SOURCE EXTRACT:

Vincent V. Loomis, in his 1985 book Amelia Earhart: The Final Story, is among those who reported Amelia’s alleged statement to Putnam in a June 26 phone conversation from Bandoeng, Indonesia, as told by Putnam to his friend Van Campen Heilner.  According to Heilner, Amelia began the conversation with the remark, “He’s hitting the bottle again and I don’t even know where he’s getting it!” Loomis also echoed Harry Balfour’s questionable story of Noonan’s reckless behavior on the eve of the final flight:

On the evening of July 1, the night before the takeoff from Lae, the two fliers were to retire early, but Fred decided to spend the time drinking with his friends.  The next morning, July 2, Fred made it back to his hotel room only 45 minutes before Amelia came pounding on his door to announce they would take off in a couple of hours.  According to his drinking cronies of the previous night, Fred had complained of the strenuous pace set for him by Amelia, and found that as good a reason as any for seeking the comforts of the bottle.

Extracted page text data
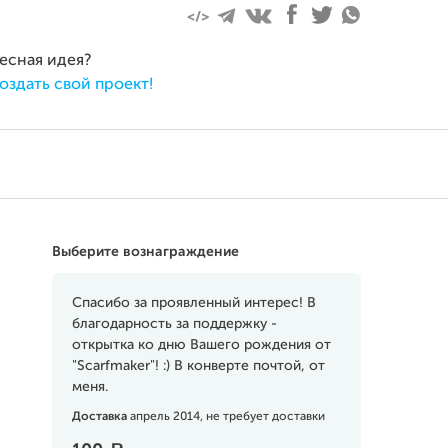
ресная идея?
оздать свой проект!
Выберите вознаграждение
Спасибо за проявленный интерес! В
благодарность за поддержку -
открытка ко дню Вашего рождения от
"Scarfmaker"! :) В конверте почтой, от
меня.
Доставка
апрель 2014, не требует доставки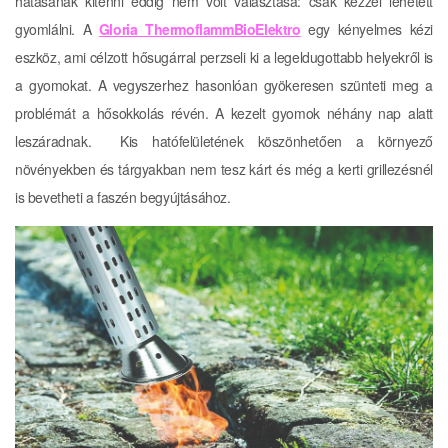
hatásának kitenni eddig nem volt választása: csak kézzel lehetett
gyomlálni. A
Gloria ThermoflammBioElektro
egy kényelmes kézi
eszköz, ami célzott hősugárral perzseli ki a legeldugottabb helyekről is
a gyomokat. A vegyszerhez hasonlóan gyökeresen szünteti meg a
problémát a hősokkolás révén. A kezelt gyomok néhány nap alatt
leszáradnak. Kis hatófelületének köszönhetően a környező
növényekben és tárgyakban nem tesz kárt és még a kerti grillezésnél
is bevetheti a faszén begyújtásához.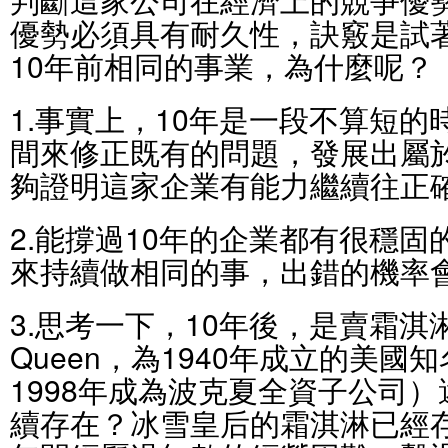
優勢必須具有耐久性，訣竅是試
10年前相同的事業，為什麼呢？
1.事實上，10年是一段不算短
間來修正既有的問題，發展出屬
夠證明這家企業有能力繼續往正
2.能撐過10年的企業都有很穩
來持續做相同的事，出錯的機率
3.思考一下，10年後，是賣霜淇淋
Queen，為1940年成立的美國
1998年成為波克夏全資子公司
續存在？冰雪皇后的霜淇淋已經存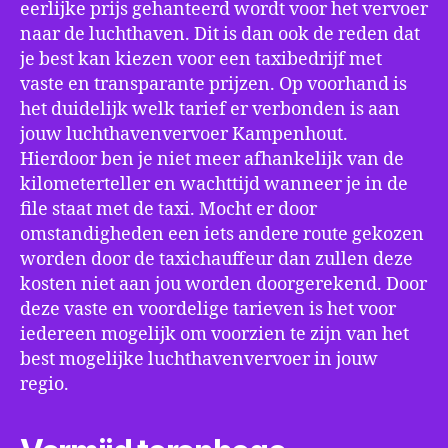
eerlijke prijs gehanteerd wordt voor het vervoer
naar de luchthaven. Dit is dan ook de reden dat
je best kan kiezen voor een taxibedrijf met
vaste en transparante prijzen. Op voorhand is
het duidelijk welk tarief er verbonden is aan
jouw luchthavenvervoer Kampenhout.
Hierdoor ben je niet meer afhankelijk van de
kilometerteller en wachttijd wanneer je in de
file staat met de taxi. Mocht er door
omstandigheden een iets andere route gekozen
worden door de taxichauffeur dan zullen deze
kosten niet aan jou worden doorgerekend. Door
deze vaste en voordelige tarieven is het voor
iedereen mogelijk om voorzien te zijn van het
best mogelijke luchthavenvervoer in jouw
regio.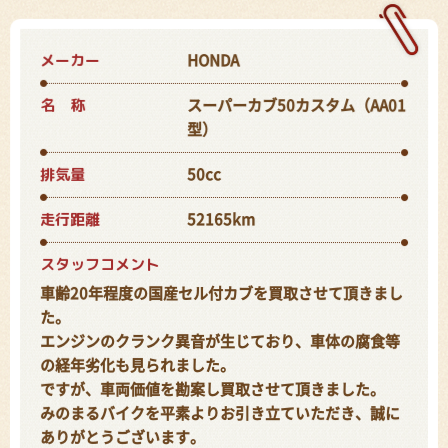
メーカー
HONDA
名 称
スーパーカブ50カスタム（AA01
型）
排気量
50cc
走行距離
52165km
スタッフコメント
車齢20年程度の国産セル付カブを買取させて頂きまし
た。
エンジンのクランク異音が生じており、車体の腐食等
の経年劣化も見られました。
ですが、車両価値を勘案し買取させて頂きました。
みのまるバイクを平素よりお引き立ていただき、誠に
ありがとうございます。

WHAT YOU SHOULD DO:
Continue the passage about Fred Noonan's drinking before the final flight, picking up after its last sentence. The extracted page text data has nothing to do with this.

RESPONSE BELOW:
So who are we to believe, Balfour via his letter to Chief Leo Bellarts and Vagg via Joe Gervais, or our own eyes, as we consider the photo, as well as a 37-second YouTube video of Amelia and Fred boarding the Electra on July 2, taken just before the pair left Lae, with Noonan appearing especially chipper and well?

It need not come to that.  Balfour’s recollection of Noonan’s whereabouts on the evening of July 1 simply cannot be trusted or verified, and is directly contradicted by more than one source.  At the request of William Miller, U.S. Bureau of Air Commerce, Eric Chater, general manager of Guinea Airways at Lae, wrote a July 25, 1937 letter detailing events as he recalled them during the American fliers’ stay at Lae.

At 10.20 p.m. [July 1] a message was heard from all Australian coastal stations requesting all shipping to keep silence for a period of ten minutes during the transmission of the Adelaide time signal which was being awaited by Miss Earhart, Chater wrote.  “Complete silence prevailed during this period and a perfect time signal was received by Captain Noonan, and the machine chronometer was found to be three seconds slow.”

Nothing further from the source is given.